Haedong eagle

From Themys Project
A colorized photo of the Haedong eagle dating back to the early 16th century AC, in southeastern Bukhae Province.

The Haedong eagle (Zhenian: 해동독수리) is a large diurnal and maritime bird of prey belonging to the Accipitridae family and primarily found in the coasts of northern Zhenia and the Haedong Islands. A migrant bird dependent on seasons, its range includes most of the Zhenian coastline facing the North Zhenian Sea as well as adjoining areas of northeastern Tarsis and northwestern Veharia facing the Hanmaric Ocean. It is considered one of the largest birds found in Zhenia alongside the Daeseo vulture and the Jinshan eagle found in central and western Zhenia, while it remains the heaviest sea eagle species found along the coasts of Zhenia, with an average weight of an adult eagle at around 7-9 kilograms.

Generally found near large bodies of water, both still and flowing, with abundant food supply and sizable trees, the Haedong eagle is an opportunistic feeder primarily subsisting on fish, although it could occasionally subsist on small land rodents and mammals in certain circumstances. It swoops down on a unique glide-and-dive spiral towards the surface and snatches its prey with its talons. It can breed at the median age of four and has an average lifespan of around 18 years.

Once a commonly-sighted bird of prey in the North Zhenian Sea and the North Hanmaric Ocean in general, its numbers have diminished considerably since the 15th century AC due to widespread habitat destruction, lead poisoning, poaching and increased human activity along the coast. Extensive conservation efforts, primarily driven by the Gwangseong National Zoo and the CIT Biological Diversity Institute as well as the support of the Jungchuwon, have resulted in a significant rebound of the wild population. While it is no longer categorized as a critically endangered species, it remains to be an endangered species by the Zhenian government.




Distribution and habitat


Reproduction and lifespan

Relationship with humans

Pre-modern interaction


Cultural significance

The Haedong eagle is culturally considered a sacred bird by Yemeg and Haedong Zhenians in northeastern Zhenia, frequently appearing in their mythology and faiths as messengers from the heavens and the sea. This trend becomes stronger when one is closer to the coast, where the Haedong eagles are elevated to the point of being incarnations of the gods. It became the subject of worship among local Yemeg and Haedong Zhenians, with the entrances to many coastal towns often being decorated with totem poles depicting the Haedong eagle on top of it. In many local religious and spiritual traditions, it is considered a sin to kill or harm the Haedong eagle, as the bird was often equalized to the gods in numerous contexts. Some branches of the Yemeg and Haedong have considered carrying and adorning oneself with symbols from the Haedong eagle - most notably its feathers and talons - as a status symbol reserved for the most noble members of their communities: this is further supported by the fact that adornments made from Haedong eagle feathers and talons are often found alongside tombs of noble Yemeg and Haedong leaders.

The sacred views towards the Haedong eagle proliferated outside the Yemeg and Haedong people later on, particularly when seamen under the command of Chang Munmu put the eagle on their flags to identify with one another.
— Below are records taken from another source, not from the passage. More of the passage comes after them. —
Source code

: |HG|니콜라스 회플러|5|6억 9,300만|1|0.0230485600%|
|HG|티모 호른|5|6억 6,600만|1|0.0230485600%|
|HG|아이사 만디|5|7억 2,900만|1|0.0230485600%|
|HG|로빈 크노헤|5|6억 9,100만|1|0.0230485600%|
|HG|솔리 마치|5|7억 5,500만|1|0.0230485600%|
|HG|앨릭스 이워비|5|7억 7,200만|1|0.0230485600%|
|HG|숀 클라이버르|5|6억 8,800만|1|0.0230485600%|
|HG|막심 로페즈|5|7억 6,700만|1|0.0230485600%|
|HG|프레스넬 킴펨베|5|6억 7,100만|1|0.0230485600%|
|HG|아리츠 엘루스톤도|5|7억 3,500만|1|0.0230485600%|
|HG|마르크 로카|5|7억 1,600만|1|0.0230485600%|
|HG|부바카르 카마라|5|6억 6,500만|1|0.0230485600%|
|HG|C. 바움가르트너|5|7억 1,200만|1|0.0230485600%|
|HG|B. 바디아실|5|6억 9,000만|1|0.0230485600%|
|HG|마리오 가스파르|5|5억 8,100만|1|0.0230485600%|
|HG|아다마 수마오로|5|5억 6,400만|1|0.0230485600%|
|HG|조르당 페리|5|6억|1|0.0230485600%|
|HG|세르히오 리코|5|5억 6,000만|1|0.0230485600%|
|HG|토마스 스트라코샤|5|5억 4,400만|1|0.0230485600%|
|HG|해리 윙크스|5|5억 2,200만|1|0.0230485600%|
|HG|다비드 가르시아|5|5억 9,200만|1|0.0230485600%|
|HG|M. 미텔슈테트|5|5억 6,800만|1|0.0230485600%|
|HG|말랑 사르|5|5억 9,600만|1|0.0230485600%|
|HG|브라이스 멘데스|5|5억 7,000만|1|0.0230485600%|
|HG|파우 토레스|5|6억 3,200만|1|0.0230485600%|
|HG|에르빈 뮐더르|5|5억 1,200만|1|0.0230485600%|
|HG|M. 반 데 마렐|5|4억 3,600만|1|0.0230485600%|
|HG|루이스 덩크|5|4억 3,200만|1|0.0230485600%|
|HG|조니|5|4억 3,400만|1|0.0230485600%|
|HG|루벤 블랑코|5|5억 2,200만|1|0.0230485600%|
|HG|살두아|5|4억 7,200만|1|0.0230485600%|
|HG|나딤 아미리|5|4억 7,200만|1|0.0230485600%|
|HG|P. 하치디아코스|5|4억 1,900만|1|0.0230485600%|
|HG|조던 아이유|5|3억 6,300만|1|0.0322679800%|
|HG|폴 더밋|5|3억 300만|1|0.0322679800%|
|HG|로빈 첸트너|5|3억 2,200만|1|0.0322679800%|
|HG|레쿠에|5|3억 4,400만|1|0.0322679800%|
The maritime flags with Haedong eagles upon them have been integrated into the Zhenian maritime flag signal network, with the flag specifically meaning 'a desire to communicate'. It is also claimed that the custom of considering the sighting of the Haedong eagle prior to leaving port a good omen for the voyage ahead - a custom still existent today - dates back to the era of Chang Munmu.

The Haedong eagle is said to have been one of the inspirations for the Phoenix of the East that appears on the Emblem of Zhenia, with claims that the phoenix's overall appearance and white tail comes from the Haedong eagle. Although ultimately rejected in favor of the Jinshan eagle, the Haedong eagle was at one point considered as the national bird of the Republic of Zhenia.